A Toledo no le ha ido bien. A pesar de que ha logrado -al menos este año- mantener ritmos decentes de crecimiento económico, tiene posiblemente los niveles de aprobación más bajos de mandatario alguno en América Latina y se enfrenta en la actualidad a una feroz oposición en las calles. Las dos razones básicas detrás de su fracaso son más o menos claras. Primero, Toledo es un producto aluvional de un sistema en ruinas, en donde no hay filtros que permitan la selección y la educación del personal político. Llegan así al poder -junto con valiosas novedades- personajes livianos y confusos, sin ninguna preparación en el manejo del Estado. Por ley de probabilidades, se puede apostar a que los livianos serán más. Toledo es uno de ellos, y su seguidilla de pequeños y grandes errores ha empañado tanto su gestión que en Perú prácticamente no hubo luna de miel postautoritaria (si exceptuamos el corto y estupendo período de don Valentín).
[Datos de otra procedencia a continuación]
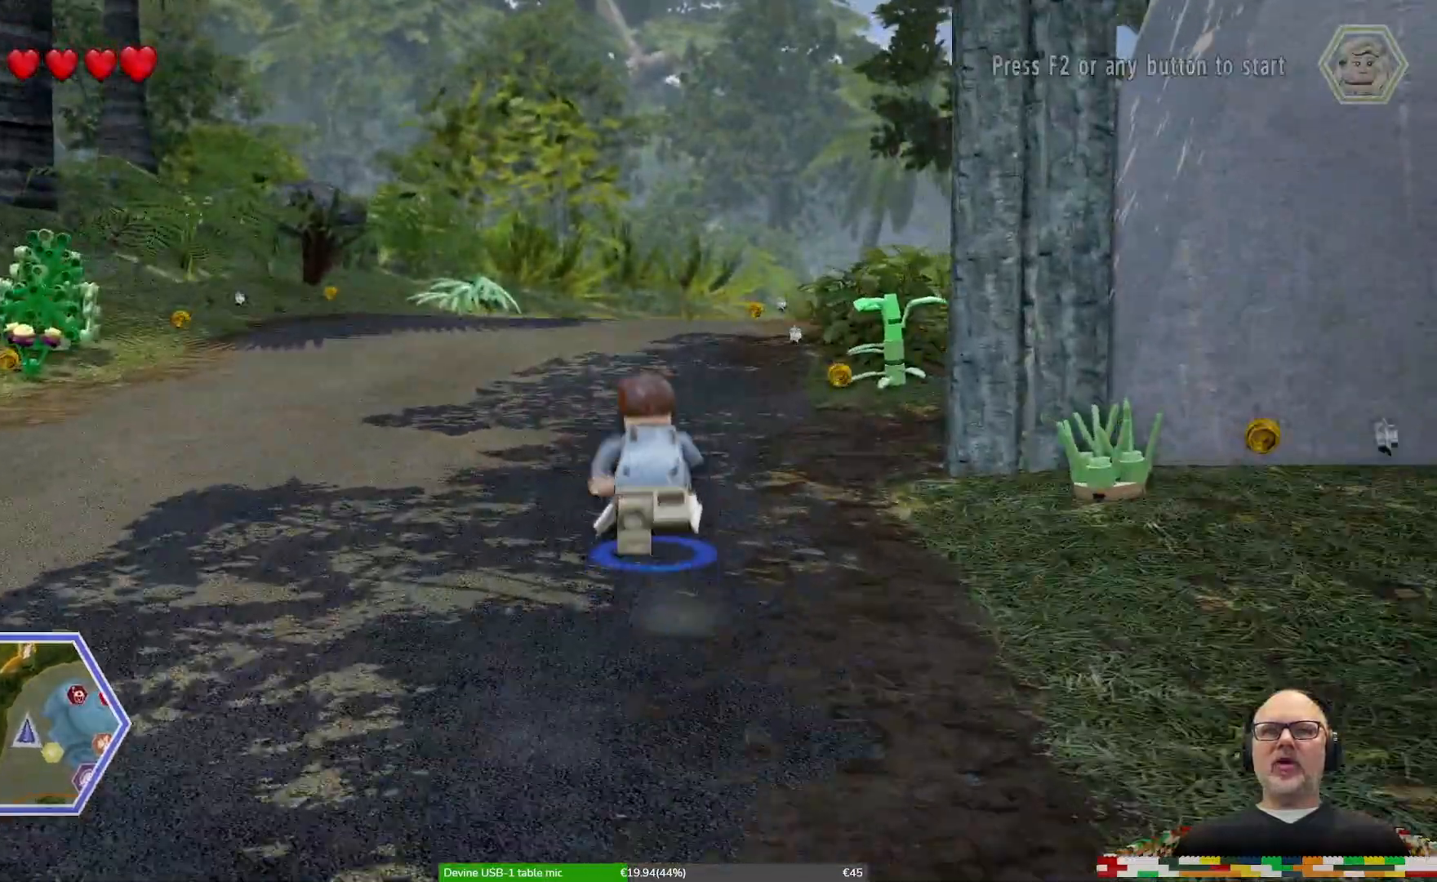
{"buttons": [], "left_stick": "up", "right_stick": "center", "events": [[33, "DPAD_LEFT", "up"], [167, "DPAD_LEFT", "down"], [267, "DPAD_LEFT", "up"], [400, "DPAD_LEFT", "down"], [467, "DPAD_LEFT", "up"]]}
Segundo, los sistemas autoritarios esconden los conflictos en lugar de solucionarlos, y una vez se destapa la olla de grillos la gente se mete de lleno en los ajustes de cuentas distributivos que el régimen previo había taponado. En medio de un clima de ineficiencia e inestabilidad, algunos empiezan a pedir un retorno al orden. Es decir: los autoritarismos no solo ponen sobre los hombros de las democracias que los suceden una pesada carga. Como si la ironía no fuera suficiente, también crean (indirectamente y seguramente sin percibirlo) las condiciones para su retorno. Un revival fujimorista no está excluido, como muestran los sondeos de opinión.

Venezuela daría también amplio material de reflexión sobre el tema. El breve ciclo Chávez-Carmona es un síntoma de los bruscos movimientos pendulares que tendrá que afrontar ese país en los próximos años (y años y años...). Sin partidos, apenas con jirones del equilibrio entre los poderes públicos, a Venezuela le espera una penosa deriva.

Los colombianos deberíamos -por una vez en la vida- mirar con cuidado estas experiencias y escarmentar en cabeza ajena. Nuestro enorme patrimonio republicano -que va, sí, de lo maravilloso a lo funesto- debería ser analizado críticamente; no descalificado ni destruido en conjunto. Porque esa furia destructora y negadora produce años de crisis y tragedias. Si el alegato es que ya estamos metidos en serios problemas, el lector hará bien en recordar la ley básica de Murphy (las únicas leyes fiables de las ciencias sociales): toda situación es susceptible de empeorar.